EXERCISE: Line filter on the word "change": copy each matching line from the entries.

******************************

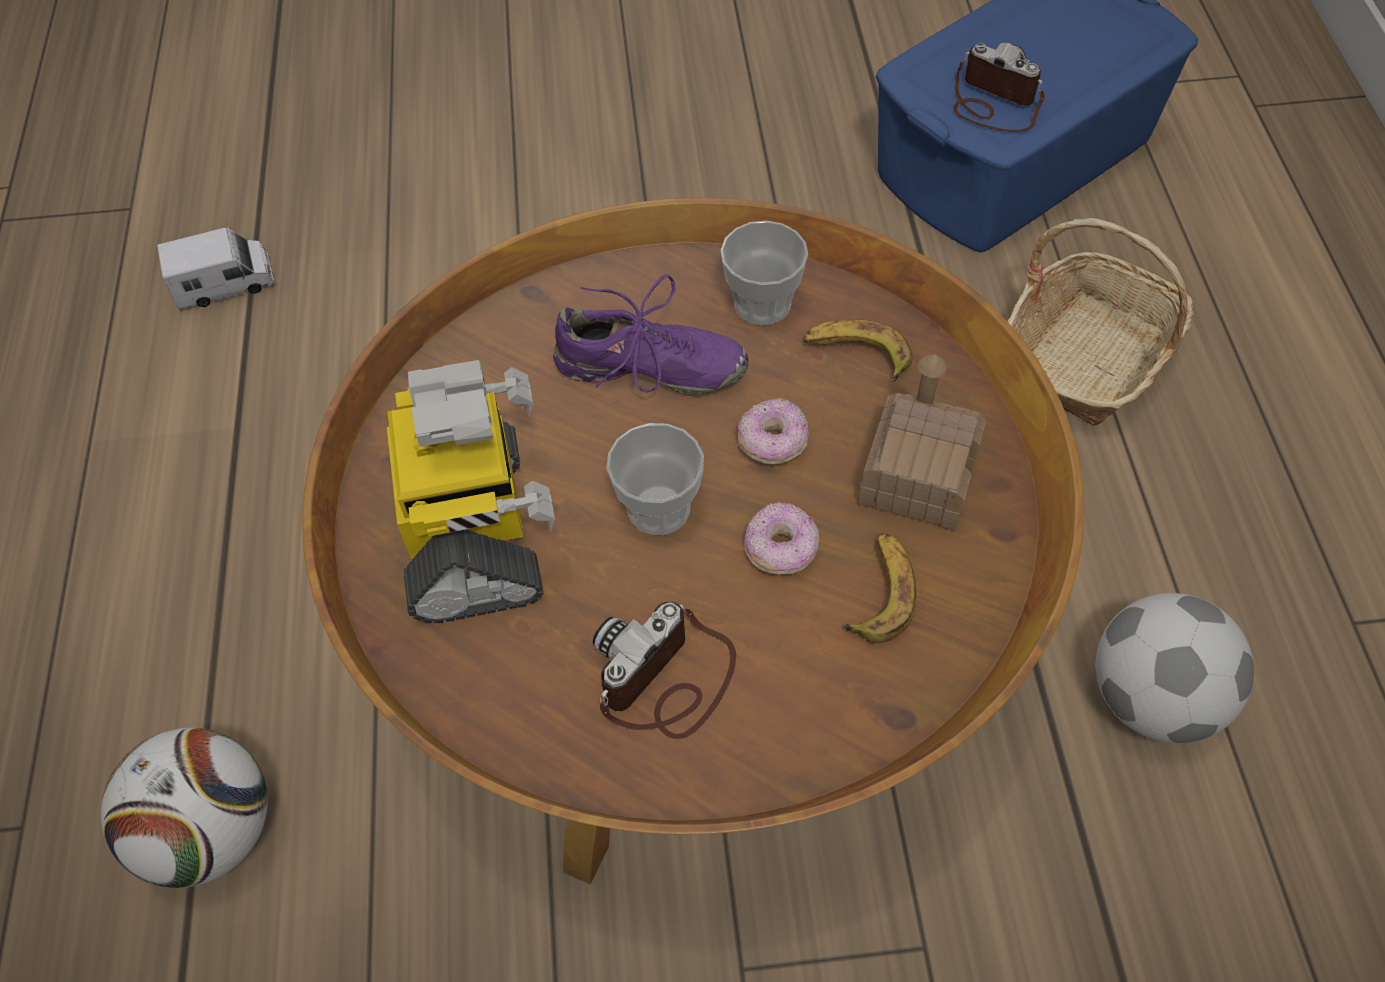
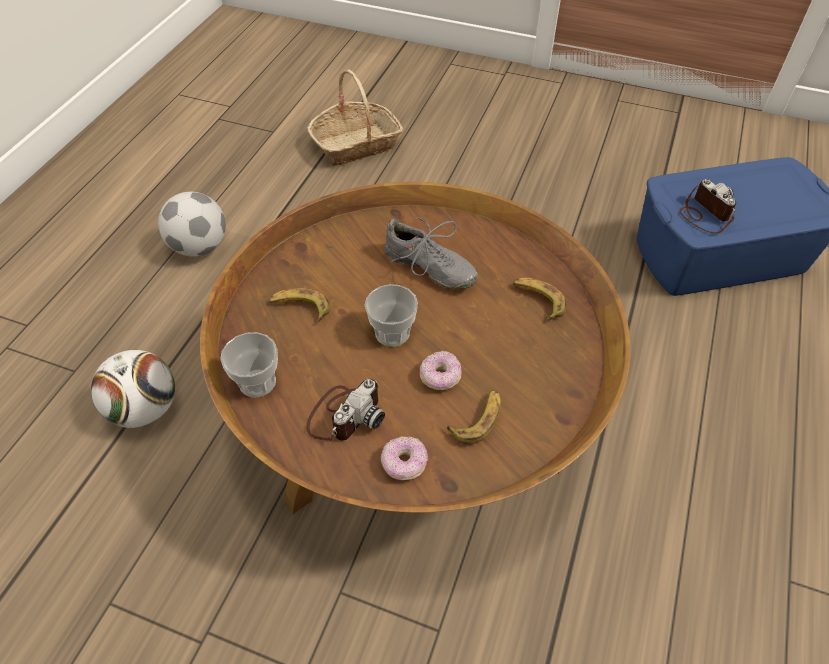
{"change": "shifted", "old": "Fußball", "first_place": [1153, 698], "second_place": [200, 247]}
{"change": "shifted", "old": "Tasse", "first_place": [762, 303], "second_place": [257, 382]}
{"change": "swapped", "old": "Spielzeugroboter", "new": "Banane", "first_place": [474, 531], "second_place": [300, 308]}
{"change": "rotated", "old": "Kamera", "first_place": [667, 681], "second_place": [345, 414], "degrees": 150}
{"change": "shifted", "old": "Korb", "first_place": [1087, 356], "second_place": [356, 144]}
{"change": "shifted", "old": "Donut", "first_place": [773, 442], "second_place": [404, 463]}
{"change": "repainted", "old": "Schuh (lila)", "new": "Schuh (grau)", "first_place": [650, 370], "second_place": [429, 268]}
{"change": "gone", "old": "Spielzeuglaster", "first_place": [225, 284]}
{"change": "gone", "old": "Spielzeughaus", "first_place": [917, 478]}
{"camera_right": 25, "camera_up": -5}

******************************

YOUR SOLUTION:
{"change": "shifted", "old": "Fußball", "first_place": [1153, 698], "second_place": [200, 247]}
{"change": "shifted", "old": "Tasse", "first_place": [762, 303], "second_place": [257, 382]}
{"change": "swapped", "old": "Spielzeugroboter", "new": "Banane", "first_place": [474, 531], "second_place": [300, 308]}
{"change": "rotated", "old": "Kamera", "first_place": [667, 681], "second_place": [345, 414], "degrees": 150}
{"change": "shifted", "old": "Korb", "first_place": [1087, 356], "second_place": [356, 144]}
{"change": "shifted", "old": "Donut", "first_place": [773, 442], "second_place": [404, 463]}
{"change": "repainted", "old": "Schuh (lila)", "new": "Schuh (grau)", "first_place": [650, 370], "second_place": [429, 268]}
{"change": "gone", "old": "Spielzeuglaster", "first_place": [225, 284]}
{"change": "gone", "old": "Spielzeughaus", "first_place": [917, 478]}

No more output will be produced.